I did not read Zvi as making the claim that it has happened (although upon reflection the Ezra Levant tweet reads ambiguously between proposing a hypothetical and making a concrete claim), the jumping off point for his reaction was Freeland dodging the question of whether the government would target individual donors. It was arguably excessive to interpret a dodge as an unambiguous plan on the government’s part, but once the government did state that intent explicitly I think the reaction is appropriate and maintains a framing of “the government wants to X, that is very bad”.
For pedantry’s sake I will note that the state of emergency is not planned to end until tomorrow evening but as of a couple hours ago we have a pretty firm upper bound on how much dystopian stuff the government is going to do with emergency powers and it is not the very bad case Zvi was reacting to.
I agree with your point on 4) entirely. The obvious reading of that Washington Post email is that they are doing the ordinary journalistic work of A: verifying the list’s accuracy and B: trying to interview people relevant to the story. It is not clear to me whether Zvi is being intentionally misleading or if this is just the sort of conclusion he naturally jumps to. I would confront him, but he’s staying out of this comments section.
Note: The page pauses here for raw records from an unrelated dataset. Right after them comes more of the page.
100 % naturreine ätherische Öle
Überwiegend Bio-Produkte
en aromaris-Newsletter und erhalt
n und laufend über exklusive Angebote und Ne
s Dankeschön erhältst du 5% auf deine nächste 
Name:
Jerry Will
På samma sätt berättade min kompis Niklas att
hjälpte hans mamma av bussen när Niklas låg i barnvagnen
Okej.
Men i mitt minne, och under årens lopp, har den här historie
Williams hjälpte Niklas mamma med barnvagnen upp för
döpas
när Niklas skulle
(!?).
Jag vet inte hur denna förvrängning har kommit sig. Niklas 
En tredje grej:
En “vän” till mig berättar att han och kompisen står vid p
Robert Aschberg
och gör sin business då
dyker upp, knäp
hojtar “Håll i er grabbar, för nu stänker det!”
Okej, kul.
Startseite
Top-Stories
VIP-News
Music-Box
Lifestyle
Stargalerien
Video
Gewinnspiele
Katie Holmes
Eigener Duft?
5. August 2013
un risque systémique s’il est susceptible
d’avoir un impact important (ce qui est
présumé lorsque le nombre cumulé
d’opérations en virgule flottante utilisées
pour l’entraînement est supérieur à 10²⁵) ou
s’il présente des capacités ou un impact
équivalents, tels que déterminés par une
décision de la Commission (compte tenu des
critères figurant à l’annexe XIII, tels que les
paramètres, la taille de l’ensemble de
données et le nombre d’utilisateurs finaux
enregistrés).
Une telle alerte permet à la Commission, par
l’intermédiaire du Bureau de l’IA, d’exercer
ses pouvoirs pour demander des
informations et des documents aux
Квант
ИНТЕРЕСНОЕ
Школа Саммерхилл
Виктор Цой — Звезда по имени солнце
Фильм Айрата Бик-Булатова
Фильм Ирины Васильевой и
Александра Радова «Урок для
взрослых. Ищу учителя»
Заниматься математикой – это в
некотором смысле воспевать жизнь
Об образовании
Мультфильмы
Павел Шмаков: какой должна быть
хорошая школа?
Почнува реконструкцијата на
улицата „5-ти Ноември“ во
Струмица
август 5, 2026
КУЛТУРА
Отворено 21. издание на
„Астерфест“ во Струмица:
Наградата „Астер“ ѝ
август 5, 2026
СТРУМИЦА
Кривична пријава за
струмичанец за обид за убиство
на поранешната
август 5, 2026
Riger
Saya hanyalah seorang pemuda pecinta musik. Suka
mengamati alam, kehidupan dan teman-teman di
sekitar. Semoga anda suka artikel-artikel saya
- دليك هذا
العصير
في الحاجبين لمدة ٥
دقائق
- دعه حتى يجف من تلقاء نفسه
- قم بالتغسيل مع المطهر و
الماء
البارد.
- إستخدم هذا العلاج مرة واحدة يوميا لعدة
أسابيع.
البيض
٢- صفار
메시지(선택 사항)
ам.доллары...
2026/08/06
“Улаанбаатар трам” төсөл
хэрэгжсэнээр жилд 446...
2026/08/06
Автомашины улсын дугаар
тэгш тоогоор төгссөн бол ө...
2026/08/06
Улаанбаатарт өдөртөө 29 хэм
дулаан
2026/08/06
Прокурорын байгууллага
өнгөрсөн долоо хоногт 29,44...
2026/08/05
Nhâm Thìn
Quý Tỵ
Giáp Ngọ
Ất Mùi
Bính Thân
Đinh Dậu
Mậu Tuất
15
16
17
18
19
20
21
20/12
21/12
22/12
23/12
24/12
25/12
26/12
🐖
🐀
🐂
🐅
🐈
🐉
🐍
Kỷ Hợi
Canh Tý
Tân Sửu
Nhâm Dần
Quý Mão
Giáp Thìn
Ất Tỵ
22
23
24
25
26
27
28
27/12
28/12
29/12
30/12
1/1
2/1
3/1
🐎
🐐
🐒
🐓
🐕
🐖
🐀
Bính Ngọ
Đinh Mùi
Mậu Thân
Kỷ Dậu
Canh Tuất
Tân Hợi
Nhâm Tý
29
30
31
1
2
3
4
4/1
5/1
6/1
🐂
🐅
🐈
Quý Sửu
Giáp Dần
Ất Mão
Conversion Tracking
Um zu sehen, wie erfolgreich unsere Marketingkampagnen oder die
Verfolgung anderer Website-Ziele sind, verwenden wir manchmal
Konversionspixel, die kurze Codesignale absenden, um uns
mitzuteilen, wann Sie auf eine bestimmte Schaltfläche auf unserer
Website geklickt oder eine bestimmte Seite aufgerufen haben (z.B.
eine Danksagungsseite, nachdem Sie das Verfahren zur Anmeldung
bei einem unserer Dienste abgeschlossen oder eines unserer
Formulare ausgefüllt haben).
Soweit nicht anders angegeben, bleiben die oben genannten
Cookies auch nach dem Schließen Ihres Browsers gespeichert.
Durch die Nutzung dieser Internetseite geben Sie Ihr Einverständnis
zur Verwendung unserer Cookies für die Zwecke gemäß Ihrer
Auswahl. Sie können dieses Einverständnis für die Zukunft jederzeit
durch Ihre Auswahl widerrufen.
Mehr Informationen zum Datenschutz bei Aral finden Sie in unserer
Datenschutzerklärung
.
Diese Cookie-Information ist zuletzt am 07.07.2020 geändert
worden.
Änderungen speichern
To Zvi’s credit, even as someone on a street that is currently still closed due to the now rescinded emergency measures, I find this whole situation extremely confusing. I think he’s done a fair job summarizing the situation. There’s a substantial amount of misinformation being spread from all sources at all levels. So, being generous, I think that Zvi is identifying a valid threat, just with impure information.
Fair enough. This whole thing has been a Rorschach’s Protest. I mean, everyone brings their biases into how they view everything, but I have never seen a singular event perceived in so many completely different ways. It is really challenging to disentangle reality from people’s biases, to say nothing of our own biases.
I’d like to say that typically in Canada, we have laws that are passed by the legislative branch and written down, then interpreted by a court who publishes their decisions. And penalties are also written into the laws, not made up by the executive branch. This is none of that, and leaves us with a lot of guessing about what’s a bluff from a politician, a threat, a plan, a misinterpretation, the police misunderstanding their own authorities.
“This protest is illegal, and banks must suspend the credit cards of those who indirectly support it” as a statement from the pm… well that’s bad news bears, man.
“Rorschach Protest” is a nice summation. Along with “slippery slope pearl clutching”.
Though, after reading your thoughtful comments, I’ve updated to believe that a small amount of pearl clutching might be justified.
Why would algebra be wordsell? I mean, because geometry deals with shapes? WTF?